Two Fans (loop – 2015) / Hifsa Farooq (Pakistan) This video explores the aesthetics of the everyday objects, events, places and experiences. These mundane experiences for most of us, children and adults alike, form part of ordinary, daily life. They are neither especially refined, nor are they exotic in the sense that they belong of someone else’s culture. This video is about the story of two fans, which are bound together by a cloth. The cloth for me symbolizes religion, arranged marriages and social norms. It’s ironic that, in this video, although the cloth is used to “protect” them from getting dirty, it’s also something, which is stopping them from reaching their full potential. They are unable to complete a full swing as if governed by the cloth. Its like two people at times facing each other as if making love and sometimes desperately trying to get away from each other. The condition of the two fans becomes a metaphor for politics, everyday struggles, and relationships. I believe the everyday aesthetic experiences like these two fans are more significant than experiences of the extra-ordinary in forming and informing one’s identity and views of the world. In my work the emphasis is place on the present moment, on immersion in the immediacy of the current experiences and activities.
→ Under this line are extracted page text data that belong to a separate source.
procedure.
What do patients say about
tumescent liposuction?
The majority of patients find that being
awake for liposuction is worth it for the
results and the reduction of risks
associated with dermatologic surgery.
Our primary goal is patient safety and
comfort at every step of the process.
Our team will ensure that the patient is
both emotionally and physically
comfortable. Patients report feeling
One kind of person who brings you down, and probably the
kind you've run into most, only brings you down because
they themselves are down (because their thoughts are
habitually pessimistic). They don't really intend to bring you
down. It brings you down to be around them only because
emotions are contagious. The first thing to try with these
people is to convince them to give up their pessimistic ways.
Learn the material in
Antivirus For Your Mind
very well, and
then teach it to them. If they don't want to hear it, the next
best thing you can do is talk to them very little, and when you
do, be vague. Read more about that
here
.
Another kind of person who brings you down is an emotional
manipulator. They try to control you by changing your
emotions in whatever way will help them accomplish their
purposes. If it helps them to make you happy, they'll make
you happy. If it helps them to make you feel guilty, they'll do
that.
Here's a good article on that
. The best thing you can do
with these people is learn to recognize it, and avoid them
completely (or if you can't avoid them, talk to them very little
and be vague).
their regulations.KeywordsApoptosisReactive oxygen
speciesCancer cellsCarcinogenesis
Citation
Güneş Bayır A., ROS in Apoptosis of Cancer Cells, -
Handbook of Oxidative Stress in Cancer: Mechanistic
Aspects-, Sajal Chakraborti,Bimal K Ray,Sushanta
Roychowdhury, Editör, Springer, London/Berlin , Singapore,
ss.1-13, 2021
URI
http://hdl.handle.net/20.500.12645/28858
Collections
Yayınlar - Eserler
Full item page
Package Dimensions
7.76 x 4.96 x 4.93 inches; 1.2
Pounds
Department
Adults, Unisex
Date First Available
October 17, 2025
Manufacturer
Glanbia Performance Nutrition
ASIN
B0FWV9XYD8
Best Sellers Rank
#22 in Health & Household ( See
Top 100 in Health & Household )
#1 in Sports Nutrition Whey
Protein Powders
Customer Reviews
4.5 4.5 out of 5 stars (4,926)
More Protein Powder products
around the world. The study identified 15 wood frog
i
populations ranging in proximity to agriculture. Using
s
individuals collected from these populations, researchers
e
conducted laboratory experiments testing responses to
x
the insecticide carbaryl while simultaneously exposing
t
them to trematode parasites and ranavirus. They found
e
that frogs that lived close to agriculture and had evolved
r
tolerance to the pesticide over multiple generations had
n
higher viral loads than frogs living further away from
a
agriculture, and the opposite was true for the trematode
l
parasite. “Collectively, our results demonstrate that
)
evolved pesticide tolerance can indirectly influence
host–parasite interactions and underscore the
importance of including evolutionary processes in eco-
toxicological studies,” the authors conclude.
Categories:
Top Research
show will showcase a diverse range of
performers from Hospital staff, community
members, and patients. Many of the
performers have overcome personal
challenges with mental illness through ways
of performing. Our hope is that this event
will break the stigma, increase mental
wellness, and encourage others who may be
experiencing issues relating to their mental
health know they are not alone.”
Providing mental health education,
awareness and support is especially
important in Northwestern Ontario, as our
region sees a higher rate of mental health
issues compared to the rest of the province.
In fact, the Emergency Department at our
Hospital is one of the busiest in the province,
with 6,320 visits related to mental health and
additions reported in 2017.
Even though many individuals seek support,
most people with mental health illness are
Frontières (28’ – 2016) / Victoria Maréchal (Switzerland / Argentina) On the first images, we can see Tripoli. An empty, abandoned, destroyed city, and a city which as not yet been photographed by google earth. While looking at this desert of images, scars of the wars and revolutions come out through the pictures sent by internet user. Then comes the crossing of the Mediterranean. And the small island of Lampedusa with the pictures of bathers, of tourists and children on bikes. And there again some traces of history. Lampedusa, the brink of the “door of Europe”! But this door brings back over and over to another door through which one could never return. The voices of Ana and Mamadou give another glance at these images of the absence. Here they don’t speak about their crossing but about the journey they had over there or here to go to their friends, their family or to the mosque.